The Iraq Perspective From 10 Years Ago

On the 10th anniversary of the invasion of Iraq this week, I perused my columns from the months leading up to the invasion in March 2003. I decided the best way to summarize that era would be to reprint my column that appeared as the invasion was launched.

Here’s my column from exactly 10 years ago:

“When the First Bomb Drops” (March 20, 2003)

When the first U.S. bomb falls on Iraq, the world will be changed forever.

It will mark entry into a new unprecedented era of global instability, terror and nuclear detonations, known by the architects of Bush administration policy as the New American Century. These guys have a pretty clear picture of how to step into this new era; they will have no idea where it will lead and what its eventual outcome will be.

This is a generation of American decision makers with none of the sophistication of intellect or maturity derived of arduous engagement in world affairs and first-hand appreciation of the horrors of war and the famine, pestilence and bestiality that arise in its wake. These people are arrogant, self-delusional and stupid. Compared to a fine, seasoned wine, they are gushing fresh from the hose.

The worst of the many bad elements of the impending assault is the core, deliberate intent of the policy not to save the world from Saddam Hussein, but the launching of a “new era” of American unilateralism with the British in tow. Its impact cannot be measured by how effectively, or not, the U.S. carries out military operations in Iraq, per se.

The New American Century approach, rendering the United Nations and other multilateral institutions obsolete, was cooked up in Washington, D.C. think tanks in the mid 1990s, without the benefit of exposure to or lessons from the real world.

It came from the heavily-funded systematic rise of the post-Vietnam War, post-Watergate neo-conservative movement that was too young to fully dominate the Reagan administration, too right wing for George H.W. Bush but swept into a forefront of GOP policy making through the Newt Gingrich legislative “revolution” of 1994.

Behind the scenes, powerful and well-heeled financial interests with pedigrees extending back to their pro-Nazi “America First” loyalties prior to World War II carefully funded and orchestrated the rise of this new movement. The end of the Cold War gave them their first real opportunity to assert a new “America First” doctrine, this time applied to the entire globe.

The politicization of the fundamentalist Christian movement, capitalizing in part on reaction to gains in the civil and human rights movements of the 60s, was a parallel development along with the rise of the political “neo-cons.”

Both strains stemmed from the cooptions of the anti-war and counterculture movements in the 1970s. Cookbook-created fundamentalist religious cults captured burnt-out remnants of the counter-culture, including waves of displaced Vietnam War veterans and subsequently posted them into more mainstream fundamentalist church organizations with a counterculture like zeal for politicizing and mobilizing them.

Many equally zealous political, neo-conservative, came from politically radical and formerly Democratic roots.

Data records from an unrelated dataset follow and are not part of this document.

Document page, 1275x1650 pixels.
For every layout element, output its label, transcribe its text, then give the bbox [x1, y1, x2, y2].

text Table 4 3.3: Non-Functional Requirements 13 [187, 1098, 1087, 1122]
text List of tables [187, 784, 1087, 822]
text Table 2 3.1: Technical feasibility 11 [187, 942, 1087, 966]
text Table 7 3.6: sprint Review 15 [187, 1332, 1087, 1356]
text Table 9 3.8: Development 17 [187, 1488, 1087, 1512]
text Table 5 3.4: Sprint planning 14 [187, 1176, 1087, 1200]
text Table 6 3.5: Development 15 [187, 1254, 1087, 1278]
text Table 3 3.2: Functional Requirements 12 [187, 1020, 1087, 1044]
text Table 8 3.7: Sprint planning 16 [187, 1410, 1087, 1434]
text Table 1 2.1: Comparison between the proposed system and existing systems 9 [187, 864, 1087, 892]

Now, the symbiotic orchestration of these two strands combines in a mission orientation equating American global superiority with a mindless and exclusively Christian apocalyptic vision and zeal. It’s our way or the highway in these people’s minds, both for America and for religious belief.

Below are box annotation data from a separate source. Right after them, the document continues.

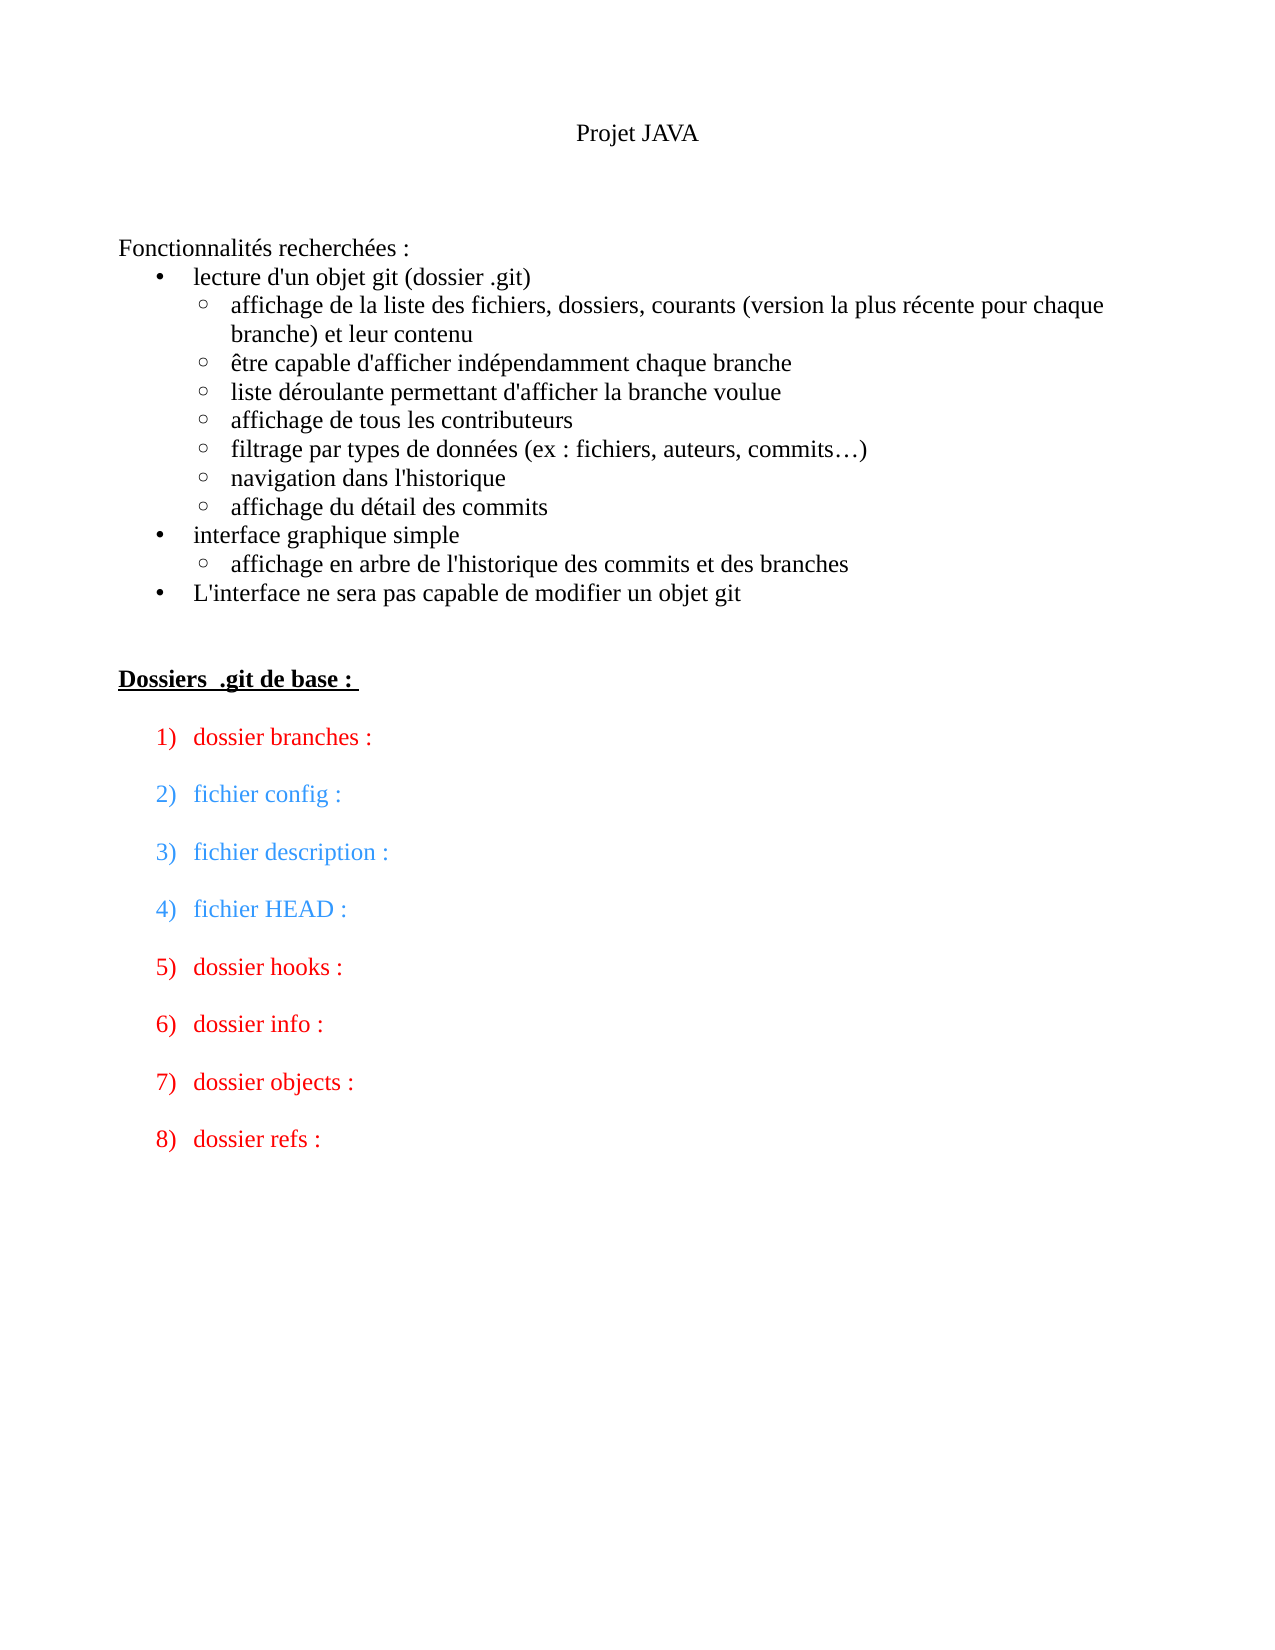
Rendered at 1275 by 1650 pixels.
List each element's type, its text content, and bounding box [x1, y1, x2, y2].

list navigation dans l'historique [193, 463, 1157, 492]
list lecture d'un objet git (dossier .git) [156, 262, 1157, 291]
text Fonctionnalités recherchées : [118, 233, 1157, 262]
list affichage du détail des commits [193, 492, 1157, 521]
list affichage de la liste des fichiers, dossiers, courants (version la plus récente pour chaque branche) et leur contenu [193, 291, 1157, 348]
list interface graphique simple [156, 521, 1157, 549]
list affichage en arbre de l'historique des commits et des branches [193, 549, 1157, 578]
list être capable d'afficher indépendamment chaque branche [193, 348, 1157, 377]
list fichier config : [156, 779, 1157, 808]
list liste déroulante permettant d'afficher la branche voulue [193, 377, 1157, 406]
list fichier HEAD : [156, 894, 1157, 923]
list dossier info : [156, 1009, 1157, 1038]
list filtrage par types de données (ex : fichiers, auteurs, commits…) [193, 434, 1157, 463]
list dossier refs : [156, 1124, 1157, 1153]
text Projet JAVA [118, 118, 1157, 147]
text Dossiers .git de base : [118, 664, 1157, 693]
list dossier branches : [156, 722, 1157, 751]
list fichier description : [156, 837, 1157, 866]
list L'interface ne sera pas capable de modifier un objet git [156, 578, 1157, 607]
list affichage de tous les contributeurs [193, 406, 1157, 434]
list dossier hooks : [156, 952, 1157, 981]
list dossier objects : [156, 1067, 1157, 1096]
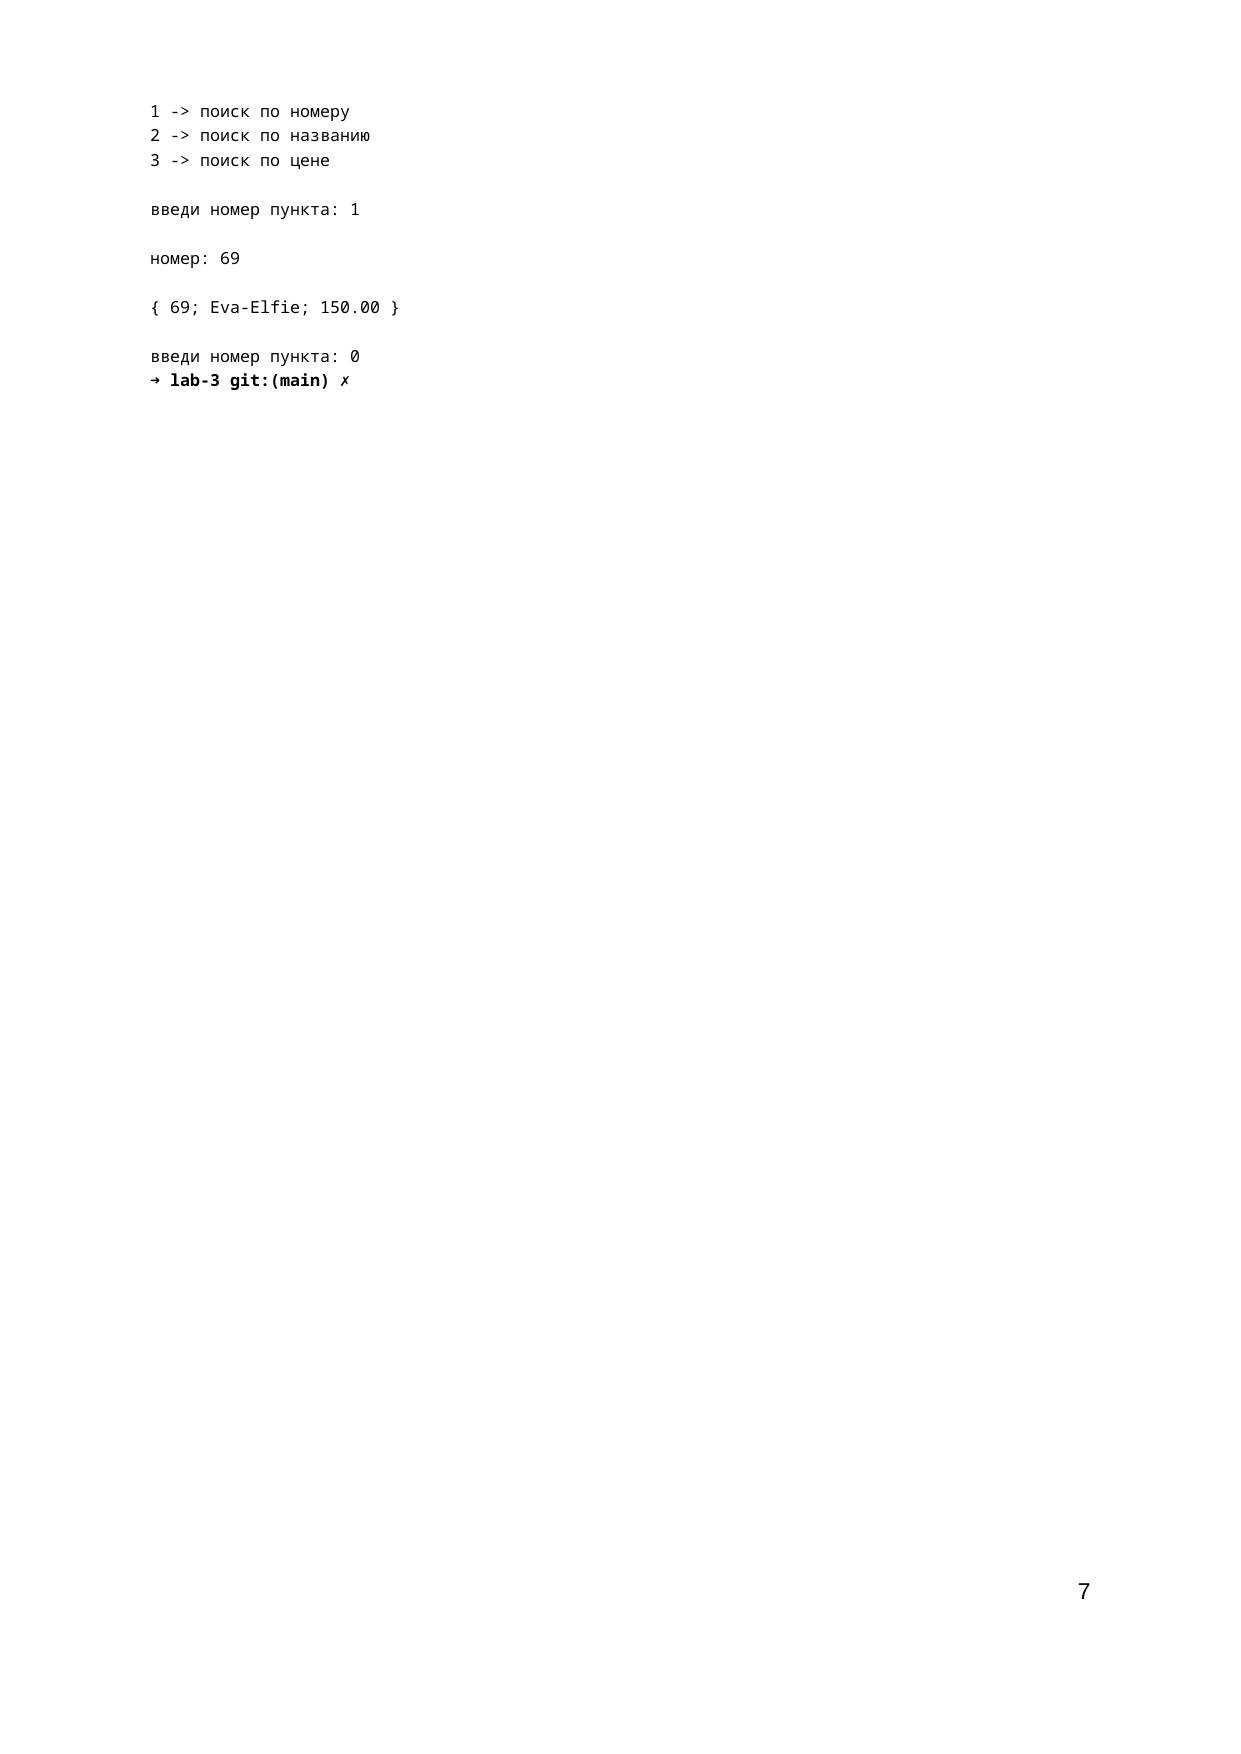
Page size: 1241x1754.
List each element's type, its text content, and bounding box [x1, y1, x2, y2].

Religious and political unilateralism in a world of black and white, of American values vs. the Axis of Evil, the fantastic world of one-dimensional Star Wars morality, defines the inner mental map of President Bush and too many of his equally one-dimensional and obsessed advisors.

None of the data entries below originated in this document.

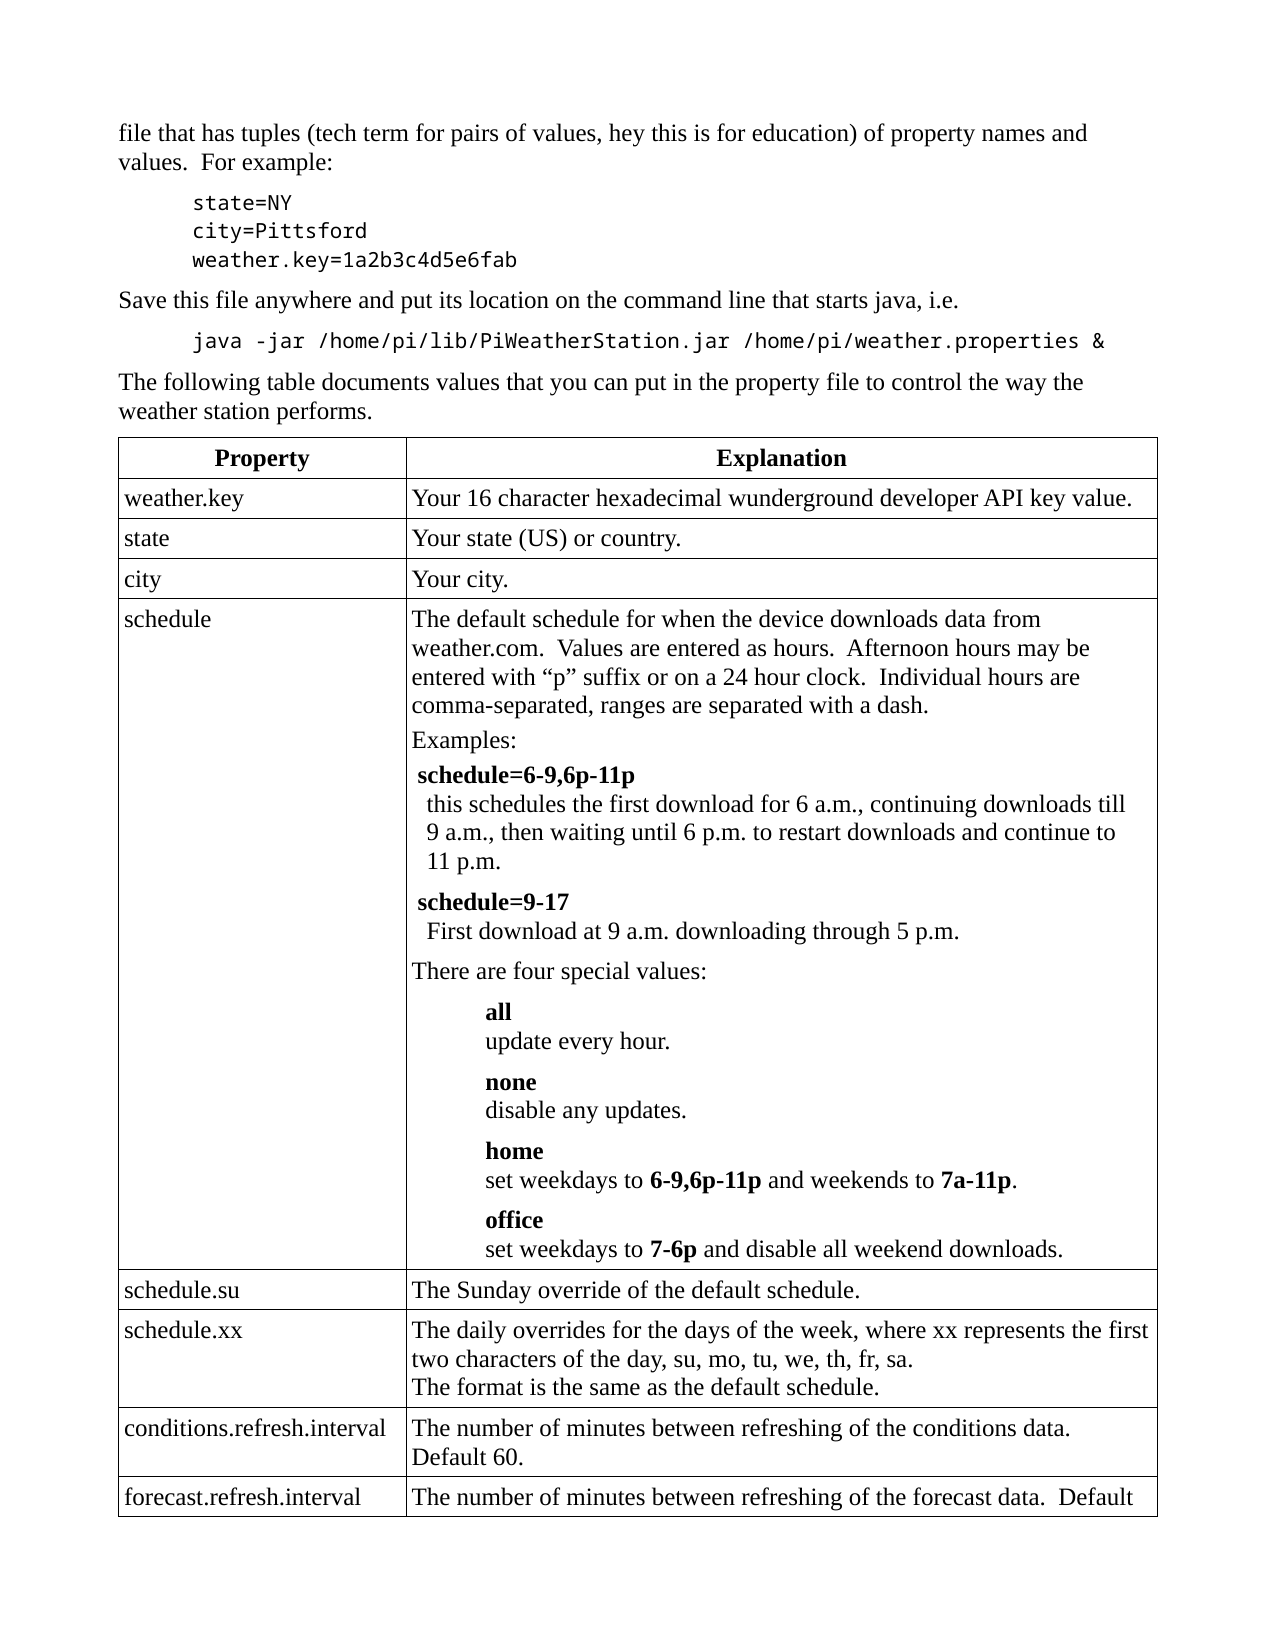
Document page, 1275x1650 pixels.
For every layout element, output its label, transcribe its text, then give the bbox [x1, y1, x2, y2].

table_cell The number of minutes between refreshing of the forecast data. Default [407, 1477, 1157, 1516]
table_cell schedule.su [119, 1270, 406, 1309]
table_cell The number of minutes between refreshing of the conditions data. Default 60. [407, 1408, 1157, 1476]
table_cell The default schedule for when the device downloads data from weather.com. Values are entered as hours. Afternoon hours may be entered with “p” suffix or on a 24 hour clock. Individual hours are comma-separated, ranges are separated with a dash. Examples: schedule=6-9,6p-11p this schedules the first download for 6 a.m., continuing downloads till 9 a.m., then waiting until 6 p.m. to restart downloads and continue to 11 p.m. schedule=9-17 First download at 9 a.m. downloading through 5 p.m. There are four special values: all update every hour. none disable any updates. home set weekdays to 6-9,6p-11p and weekends to 7a-11p. office set weekdays to 7-6p and disable all weekend downloads. [407, 599, 1157, 1269]
text Save this file anywhere and put its location on the command line that starts java, i.e. [118, 285, 1157, 314]
table_cell state [119, 519, 406, 558]
table_cell conditions.refresh.interval [119, 1408, 406, 1476]
table_cell city [119, 559, 406, 598]
table_cell The Sunday override of the default schedule. [407, 1270, 1157, 1309]
table_cell forecast.refresh.interval [119, 1477, 406, 1516]
table_header Explanation [407, 438, 1157, 477]
text weather.key=1a2b3c4d5e6fab [192, 245, 1157, 273]
table_cell The daily overrides for the days of the week, where xx represents the first two characters of the day, su, mo, tu, we, th, fr, sa. The format is the same as the default schedule. [407, 1310, 1157, 1407]
text The following table documents values that you can put in the property file to control the way the weather station performs. [118, 367, 1157, 424]
text file that has tuples (tech term for pairs of values, hey this is for education) of property names and values. For example: [118, 118, 1157, 176]
table_cell Your city. [407, 559, 1157, 598]
text java -jar /home/pi/lib/PiWeatherStation.jar /home/pi/weather.properties & [192, 327, 1157, 355]
table_cell schedule.xx [119, 1310, 406, 1407]
text city=Pittsford [192, 217, 1157, 245]
table_cell weather.key [119, 479, 406, 518]
table_cell Your state (US) or country. [407, 519, 1157, 558]
text state=NY [192, 188, 1157, 217]
table_header Property [119, 438, 406, 477]
table_cell Your 16 character hexadecimal wunderground developer API key value. [407, 479, 1157, 518]
table_cell schedule [119, 599, 406, 1269]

For them, lessons of experience and the art of diplomacy are not only irrelevant, they only get in the way.

But with that first bomb in Iraq, make way for the bitter pill of reality, of a world turned against a self-deluded bully, and of a bushel basket full of proverbial “unintended consequences.”

This is a sobering and sad time, a grim reminder of our desperate human shortcomings and the stuff of which the great wars of wanton destruction and self-imposed miseries that dot the landscape of our species’ recorded history are made.